But in early December, cosmologists announced that they had combined both methods for four galaxies. The JWST Advanced Deep Extragalactic Survey (JADES) team searched for galaxies whose infrared light spectrum abruptly cuts off at a critical wavelength known as the Lyman break. This break occurs because hydrogen floating in the space between galaxies absorbs light. Because of the continuing expansion of the universe — the ever-rising raisin loaf — the light of distant galaxies is shifted, so the wavelength of that abrupt break shifts too. When a galaxy’s light appears to drop off at longer wavelengths, it is more distant. JADES identified spectra with redshifts up to 13.2, meaning the galaxy’s light was emitted 13.4 billion years ago.

As soon as the data was downlinked, JADES researchers began “freaking out” in a shared Slack group, according to Kevin Hainline, an astronomer at the University of Arizona. “It was like, ‘Oh my God, oh my God, we did it we did it we did it!’” he said. “These spectra are just the beginning of what I think is going to be astronomy-changing science.”

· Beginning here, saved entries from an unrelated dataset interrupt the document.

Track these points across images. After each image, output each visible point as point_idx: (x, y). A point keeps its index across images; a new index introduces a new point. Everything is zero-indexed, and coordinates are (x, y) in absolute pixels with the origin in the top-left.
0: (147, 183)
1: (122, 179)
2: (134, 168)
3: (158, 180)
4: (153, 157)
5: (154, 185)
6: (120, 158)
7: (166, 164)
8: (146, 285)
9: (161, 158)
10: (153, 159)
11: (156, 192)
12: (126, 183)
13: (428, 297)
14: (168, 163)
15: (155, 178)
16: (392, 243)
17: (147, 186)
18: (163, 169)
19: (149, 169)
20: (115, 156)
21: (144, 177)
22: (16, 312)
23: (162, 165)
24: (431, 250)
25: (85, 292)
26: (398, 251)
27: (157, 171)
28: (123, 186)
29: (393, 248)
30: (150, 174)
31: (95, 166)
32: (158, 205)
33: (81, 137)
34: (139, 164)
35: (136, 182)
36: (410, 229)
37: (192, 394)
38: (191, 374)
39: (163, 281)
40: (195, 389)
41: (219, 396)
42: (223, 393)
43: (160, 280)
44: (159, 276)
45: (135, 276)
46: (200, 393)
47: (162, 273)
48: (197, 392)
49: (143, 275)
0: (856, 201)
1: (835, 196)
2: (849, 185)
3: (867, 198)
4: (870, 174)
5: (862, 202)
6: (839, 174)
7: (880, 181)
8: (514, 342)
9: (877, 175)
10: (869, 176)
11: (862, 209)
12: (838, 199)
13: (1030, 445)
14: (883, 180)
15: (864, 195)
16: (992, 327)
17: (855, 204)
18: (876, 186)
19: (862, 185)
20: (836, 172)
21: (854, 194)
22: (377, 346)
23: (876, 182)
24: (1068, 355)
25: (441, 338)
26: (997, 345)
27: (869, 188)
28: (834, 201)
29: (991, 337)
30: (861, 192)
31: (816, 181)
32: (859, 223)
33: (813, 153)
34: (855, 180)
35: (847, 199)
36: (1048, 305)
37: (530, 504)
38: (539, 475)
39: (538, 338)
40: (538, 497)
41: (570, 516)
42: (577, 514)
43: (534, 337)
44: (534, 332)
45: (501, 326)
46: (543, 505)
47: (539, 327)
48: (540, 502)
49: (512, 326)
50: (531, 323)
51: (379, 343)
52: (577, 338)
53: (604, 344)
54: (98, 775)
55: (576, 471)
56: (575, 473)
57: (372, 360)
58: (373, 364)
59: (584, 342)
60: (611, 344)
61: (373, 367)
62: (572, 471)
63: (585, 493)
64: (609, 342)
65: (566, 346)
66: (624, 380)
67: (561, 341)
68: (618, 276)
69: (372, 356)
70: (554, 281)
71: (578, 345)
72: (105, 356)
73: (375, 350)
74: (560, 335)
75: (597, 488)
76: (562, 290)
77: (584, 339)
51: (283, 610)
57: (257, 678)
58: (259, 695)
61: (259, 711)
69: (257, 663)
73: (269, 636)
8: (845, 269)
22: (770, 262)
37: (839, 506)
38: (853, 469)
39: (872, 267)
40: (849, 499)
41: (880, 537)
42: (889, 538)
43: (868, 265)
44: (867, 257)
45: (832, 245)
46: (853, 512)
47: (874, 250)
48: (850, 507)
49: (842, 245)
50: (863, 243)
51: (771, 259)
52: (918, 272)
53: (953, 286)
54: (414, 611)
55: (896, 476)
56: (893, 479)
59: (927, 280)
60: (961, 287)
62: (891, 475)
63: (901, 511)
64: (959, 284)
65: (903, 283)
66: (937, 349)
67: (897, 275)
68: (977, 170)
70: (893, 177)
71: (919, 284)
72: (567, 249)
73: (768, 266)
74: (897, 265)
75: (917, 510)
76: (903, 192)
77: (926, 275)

Brant Robertson, a JADES astronomer at the University of California, Santa Cruz, says the findings show that the early universe changed rapidly in its first billion years, with galaxies evolving 10 times quicker than they do today. It’s similar to how “a hummingbird is a small creature,” he said, “but its heart beats so quickly that it is living kind of a different life than other creatures. The heartbeat of these galaxies is happening on a much more rapid timescale than something the size of the Milky Way.”

But were their hearts beating too fast for ΛCDM to explain?

Theoretical Possibilities

As astronomers and the public gaped at JWST images, researchers started working behind the scenes to determine whether the galaxies blinking into our view really upend ΛCDM or just help nail down the numbers we should plug into its equations.

One important yet poorly understood number concerns the masses of the earliest galaxies. Cosmologists try to determine their masses in order to tell whether they match ΛCDM’s predicted timeline of galaxy growth.

A galaxy’s mass is derived from its brightness. But Megan Donahue, an astrophysicist at Michigan State University, says that at best, the relationship between mass and brightness is an educated guess, based on assumptions gleaned from known stars and well-studied galaxies.

One key assumption is that stars always form within a certain statistical range of masses, called the initial mass function (IMF). This IMF parameter is crucial for gleaning a galaxy’s mass from measurements of its brightness, because hot, blue, heavy stars produce more light, while the majority of a galaxy’s mass is typically locked up in cool, red, small stars.

But it’s possible that the IMF was different in the early universe. If so, JWST’s early galaxies might not be as heavy as their brightness suggests; they might be bright but light. This possibility causes headaches, because changing this basic input to the ΛCDM model could give you almost any answer you want. Lovell says some astronomers consider fiddling with the IMF “the domain of the wicked.”